> [What is expected]: Filter the records below down to lines containing "Bologna".

> [Material provided]:
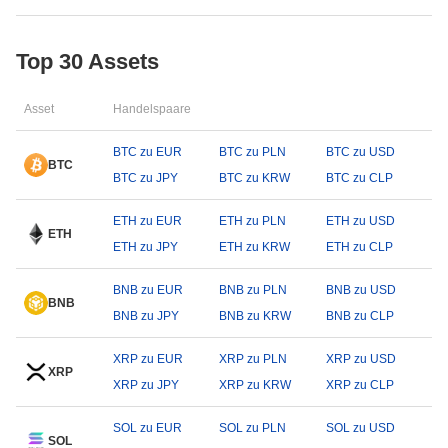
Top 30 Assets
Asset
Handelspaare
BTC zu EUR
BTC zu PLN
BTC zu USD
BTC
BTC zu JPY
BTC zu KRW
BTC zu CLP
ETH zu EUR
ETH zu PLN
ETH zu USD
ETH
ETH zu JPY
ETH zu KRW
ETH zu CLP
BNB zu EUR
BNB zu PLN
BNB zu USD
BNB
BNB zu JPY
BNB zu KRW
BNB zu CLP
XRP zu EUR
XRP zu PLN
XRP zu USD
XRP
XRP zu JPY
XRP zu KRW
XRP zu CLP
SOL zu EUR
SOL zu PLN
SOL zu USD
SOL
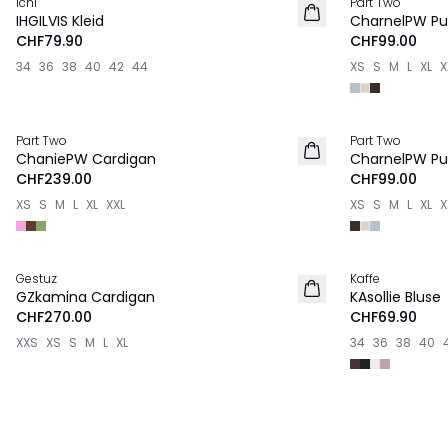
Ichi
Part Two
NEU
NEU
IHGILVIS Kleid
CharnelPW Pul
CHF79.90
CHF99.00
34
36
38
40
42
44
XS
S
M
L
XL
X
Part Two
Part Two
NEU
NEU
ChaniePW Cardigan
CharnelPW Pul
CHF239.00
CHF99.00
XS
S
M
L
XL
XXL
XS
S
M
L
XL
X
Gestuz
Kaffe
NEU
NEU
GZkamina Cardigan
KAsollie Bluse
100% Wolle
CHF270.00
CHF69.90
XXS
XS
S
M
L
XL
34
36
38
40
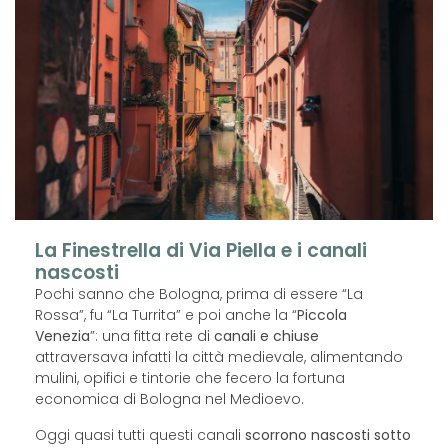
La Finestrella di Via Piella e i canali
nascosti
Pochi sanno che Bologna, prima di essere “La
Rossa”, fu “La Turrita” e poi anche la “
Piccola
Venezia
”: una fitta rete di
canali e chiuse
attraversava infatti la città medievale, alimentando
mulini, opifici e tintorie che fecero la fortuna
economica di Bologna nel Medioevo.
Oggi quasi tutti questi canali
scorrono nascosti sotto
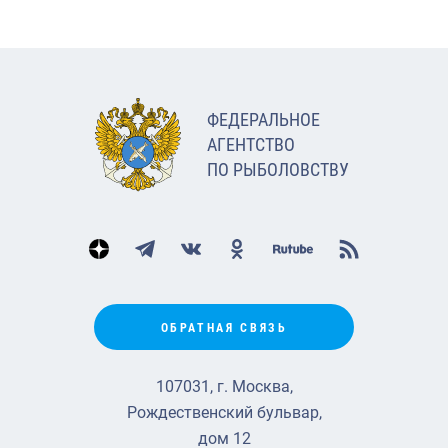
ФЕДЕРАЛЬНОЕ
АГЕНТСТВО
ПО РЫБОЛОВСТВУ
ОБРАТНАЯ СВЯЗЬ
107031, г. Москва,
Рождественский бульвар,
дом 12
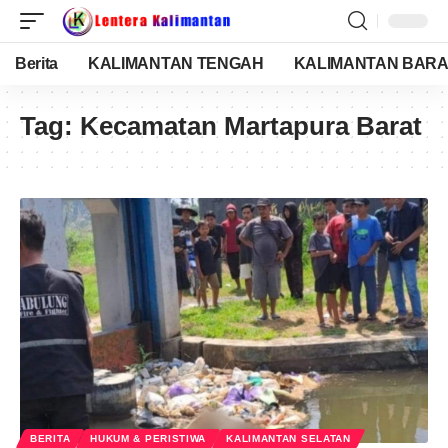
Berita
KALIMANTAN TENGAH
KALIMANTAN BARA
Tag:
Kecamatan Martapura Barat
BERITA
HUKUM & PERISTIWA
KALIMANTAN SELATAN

...

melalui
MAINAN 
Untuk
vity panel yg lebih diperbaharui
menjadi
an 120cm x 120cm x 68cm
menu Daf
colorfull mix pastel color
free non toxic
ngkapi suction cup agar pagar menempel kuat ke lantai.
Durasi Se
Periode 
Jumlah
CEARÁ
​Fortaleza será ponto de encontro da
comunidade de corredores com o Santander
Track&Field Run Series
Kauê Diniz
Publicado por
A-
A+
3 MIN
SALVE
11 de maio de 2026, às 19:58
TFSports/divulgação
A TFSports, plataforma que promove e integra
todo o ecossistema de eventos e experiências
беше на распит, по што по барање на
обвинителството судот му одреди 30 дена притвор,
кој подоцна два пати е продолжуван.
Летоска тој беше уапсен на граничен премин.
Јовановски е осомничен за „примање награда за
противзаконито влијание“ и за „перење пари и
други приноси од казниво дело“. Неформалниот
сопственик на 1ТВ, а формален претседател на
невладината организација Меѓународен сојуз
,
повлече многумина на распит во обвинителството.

> [Your response]:
Pochi sanno che Bologna, prima di essere “La
economica di Bologna nel Medioevo.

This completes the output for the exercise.